Your copy should match the listing below exactly, except that it holds no images.

::::

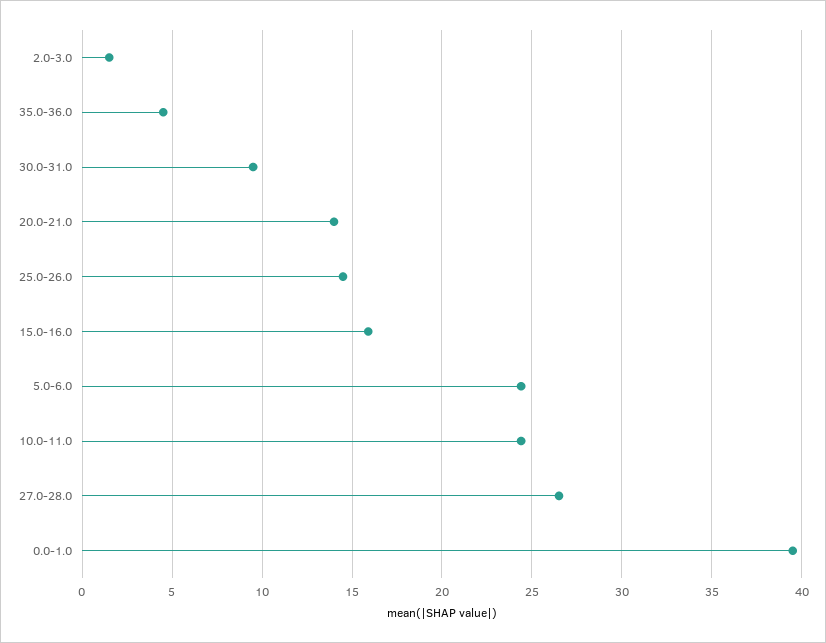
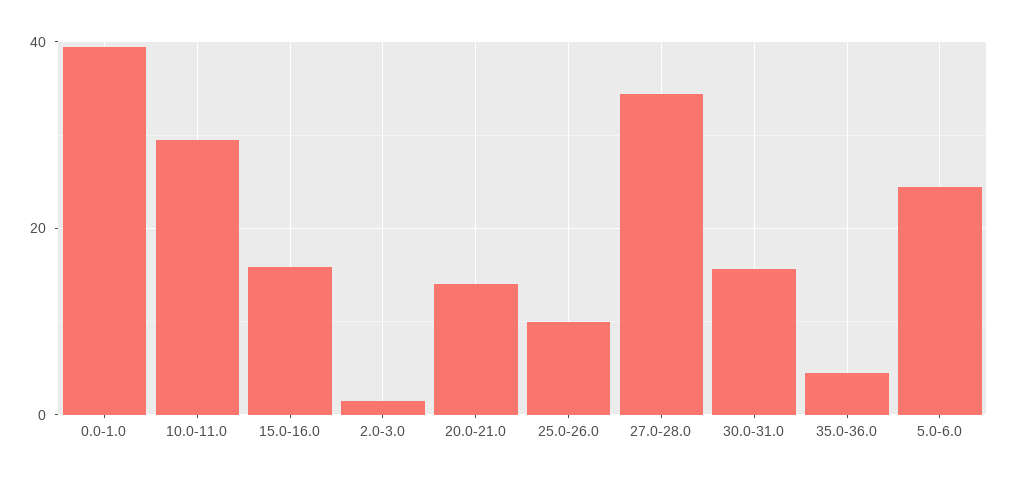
  {
    "2.0-3.0": 1.5,
    "35.0-36.0": 4.5,
-   "30.0-31.0": 9.5,
+   "30.0-31.0": 16,
    "20.0-21.0": 14,
-   "25.0-26.0": 14.5,
+   "25.0-26.0": 10,
    "15.0-16.0": 16,
    "5.0-6.0": 24.5,
-   "10.0-11.0": 24.5,
+   "10.0-11.0": 30,
-   "27.0-28.0": 26.5,
+   "27.0-28.0": 34,
    "0.0-1.0": 39.5
  }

::::

• Solution:
  {
    "2.0-3.0": 1.5,
    "35.0-36.0": 4.5,
-   "30.0-31.0": 9.5,
+   "30.0-31.0": 16,
    "20.0-21.0": 14,
-   "25.0-26.0": 14.5,
+   "25.0-26.0": 10,
    "15.0-16.0": 16,
    "5.0-6.0": 24.5,
-   "10.0-11.0": 24.5,
+   "10.0-11.0": 30,
-   "27.0-28.0": 26.5,
+   "27.0-28.0": 34,
    "0.0-1.0": 39.5
  }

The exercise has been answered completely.